Zahneis: In some cases, faculty members could be seen to be taking a pass on things that they might not have before the pandemic. How have you approached situations where you feel like faculty members have been phoning it in?
Hawkins: The pandemic has made people check out a little more than they normally would. But here’s Zoom again. You get to call them up and have that meeting and say, “Hey, I need a little help.” That can happen more frequently when you’re online. You can get their opinion on things or pitch an idea to them, and then you’ll see them show up in the meetings to help you out. So it’s been good and bad.
Zahneis: What about recruitment and retention now for faculty and staff members? Chris, you had mentioned that expectations for salaries may be different since colleges are increasingly competing with the private sector.
Celenza: There’s a lot of ways you can compensate people for their work. Finances are one, environment is another, and sense of fulfillment another.

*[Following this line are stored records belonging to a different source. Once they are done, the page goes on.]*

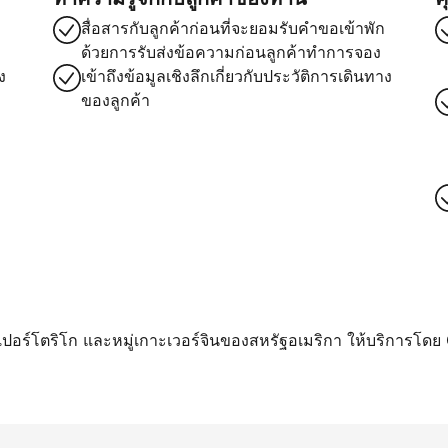
สื่อสารกับลูกค้าก่อนที่จะยอมรับคำขอเข้าพัก
ด้วยการรับส่งข้อความก่อนลูกค้าทำการจอง
ง
เข้าถึงข้อมูลเชิงลึกเกี่ยวกับประวัติการเดินทาง
ของลูกค้า
า เปอร์โตริโก และหมู่เกาะเวอร์จินของสหรัฐอเมริกา ให้บริการโดย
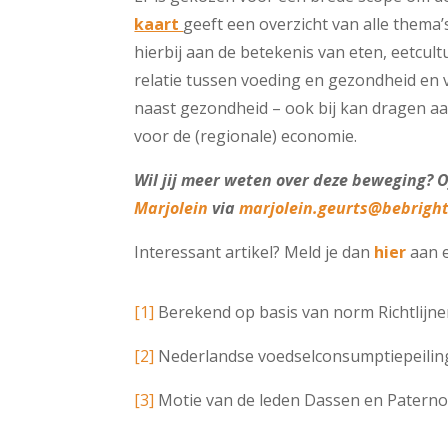
kaart
geeft een overzicht van alle thema’
hierbij aan de betekenis van eten, eetcul
relatie tussen voeding en gezondheid en vi
naast gezondheid – ook bij kan dragen a
voor de (regionale) economie.
Wil jij meer weten over deze beweging? 
Marjolein
via
marjolein.geurts@bebrigh
Interessant artikel? Meld je dan
hier
aan e
[1]
Berekend op basis van norm Richtlijn
[2]
Nederlandse voedselconsumptiepeilin
[3]
Motie van de leden Dassen en Paterno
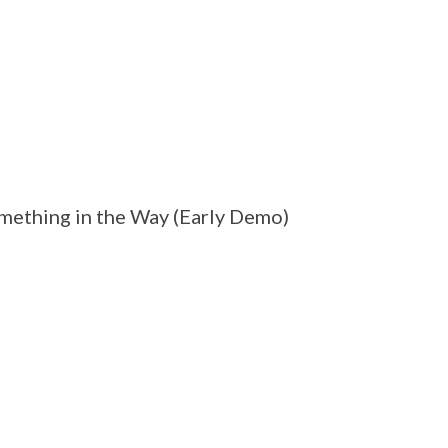
mething in the Way (Early Demo)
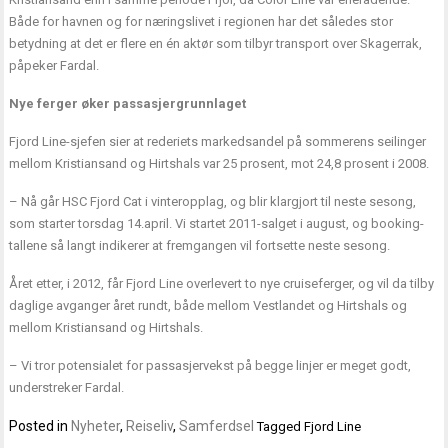
Både for havnen og for næringslivet i regionen har det således stor
betydning at det er flere en én aktør som tilbyr transport over Skagerrak,
påpeker Fardal.
Nye ferger øker passasjergrunnlaget
Fjord Line-sjefen sier at rederiets markedsandel på sommerens seilinger
mellom Kristiansand og Hirtshals var 25 prosent, mot 24,8 prosent i 2008.
– Nå går HSC Fjord Cat i vinteropplag, og blir klargjort til neste sesong,
som starter torsdag 14.april. Vi startet 2011-salget i august, og booking-
tallene så langt indikerer at fremgangen vil fortsette neste sesong.
Året etter, i 2012, får Fjord Line overlevert to nye cruiseferger, og vil da tilby
daglige avganger året rundt, både mellom Vestlandet og Hirtshals og
mellom Kristiansand og Hirtshals.
– Vi tror potensialet for passasjervekst på begge linjer er meget godt,
understreker Fardal.
Posted in
Nyheter
,
Reiseliv
,
Samferdsel
Tagged
Fjord Line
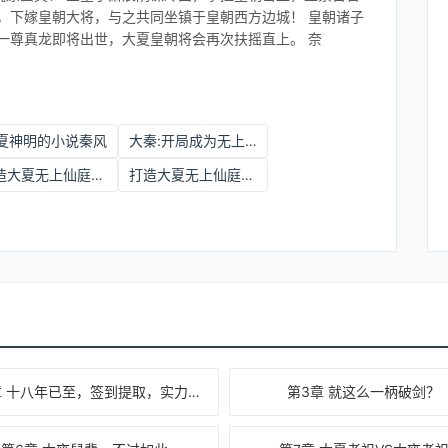
，下嫁皇朝大将，与之共同坐镇于皇朝西方边城！ 皇朝诸子
一尊真龙即将出世，大夏皇朝将会再次扶摇直上。 奈
夏神明的小说秦风
大秦:开局成为无上国师
打造大夏无上仙庭最新
打造大夏无上仙庭最新章节
第2章 十八年已至，签到提取，实力暴涨！
第3章 就这么一柄破剑？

We’ve had instances of somebody who was going to come into our office, but then at the last minute they received another offer from a big tech firm on the other side of the country where they could work at home and the pay was almost twice as much. There was no way we could do that. But I think faculty, like all of us, are looking inside themselves and wondering, “What really matters most to me?” At the beginning of the pandemic, we were faced with our own mortality, with uncertainty. Some of us might have lost loved ones. The big takeaway is going to be community. We have to create a place where it’s fulfilling to work. Compensation is important for sure, and we’ll do the best we can, but there has to be something more, something you really feel like you’re a part of, a feeling that you’re at home when you’re here.

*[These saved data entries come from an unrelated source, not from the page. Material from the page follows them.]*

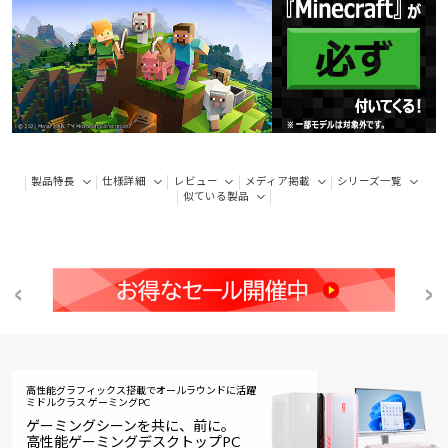
製品特長
仕様詳細
レビュー
メディア掲載
シリーズ一覧
似ている製品
高性能グラフィックス搭載でオールラウンドに活躍
ミドルクラス ゲーミングPC
ゲーミングシーンを共に、前に。
高性能ゲーミングデスクトップPC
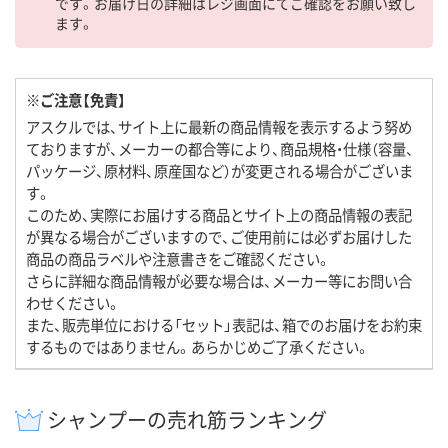
です。お届け日の詳細はレジ画面にてご確認をお願い致し
ます。
※ご注意【免責】
アスクルでは、サイト上に最新の商品情報を表示するよう努め
ておりますが、メーカーの都合等により、商品規格・仕様（容量、
パッケージ、原材料、原産国など）が変更される場合がございま
す。
このため、実際にお届けする商品とサイト上の商品情報の表記
が異なる場合がございますので、ご使用前には必ずお届けした
商品の商品ラベルや注意書きをご確認ください。
さらに詳細な商品情報が必要な場合は、メーカー等にお問い合
わせください。
また、販売単位における「セット」表記は、箱でのお届けをお約束
するものではありません。あらかじめご了承ください。
シャンプーの売れ筋ランキング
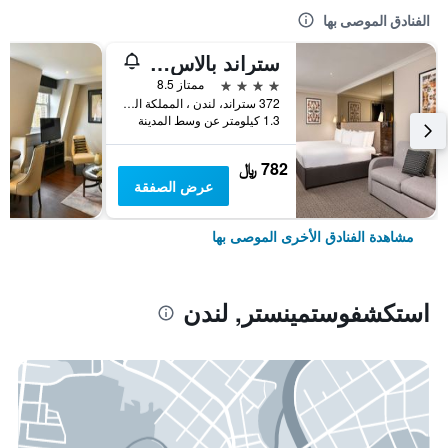
الفنادق الموصى بها
ستراند بالاس هوتل
4 نجوم
ممتاز 8.5
372 ستراند، لندن ، المملكة المتحدة, لندن, المملكة المتحدة
1.3 كيلومتر عن وسط المدينة
782 ﷼
عرض الصفقة
مشاهدة الفنادق الأخرى الموصى بها
استكشفوستمينستر, لندن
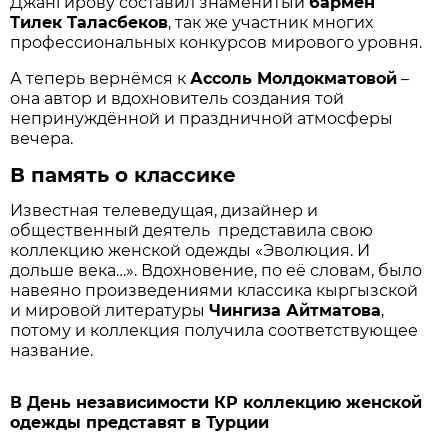
Джангирову составил знаменитый
бармен
Тилек Таласбеков
, так же участник многих
профессиональных конкурсов мирового уровня.
А теперь вернёмся к
Ассоль Молдокматовой
–
она автор и вдохновитель создания той
непринуждённой и праздничной атмосферы
вечера.
В память о классике
Известная телеведущая, дизайнер и
общественный деятель представила свою
коллекцию женской одежды «Эволюция. И
дольше века…». Вдохновение, по её словам, было
навеяно произведениями классика кыргызской
и мировой литературы
Чингиза Айтматова
,
потому и коллекция получила соответствующее
название.
В День независимости КР коллекцию женской
одежды представят в Турции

Griffin: It’s important to be clear about who we are and what we’re here to do and getting folks to buy in and invest in that. It’s easier to feel a sense of connection and feel motivated and committed if you see yourself reflected in the mission and in the values of the organization you’re working for. I just read something recently on burnout, and folks said they want resources, rewards, and rest. Even though there’s a million things to do, how do we not overload folks? How are we being intentional about helping them re-establish some of those boundaries that Mary Beth mentioned earlier? How do I model that I’m not working all the time, that we all need a little bit of a breather? I always bristled a little bit when we had conversations earlier in the pandemic about productivity, and there was a lot of, “Oh, people aren’t productive.” No, they’re working incredibly hard; they’re just not productive in the ways that we recognize. We need to let people know that they’re valued and that we really want to keep them here.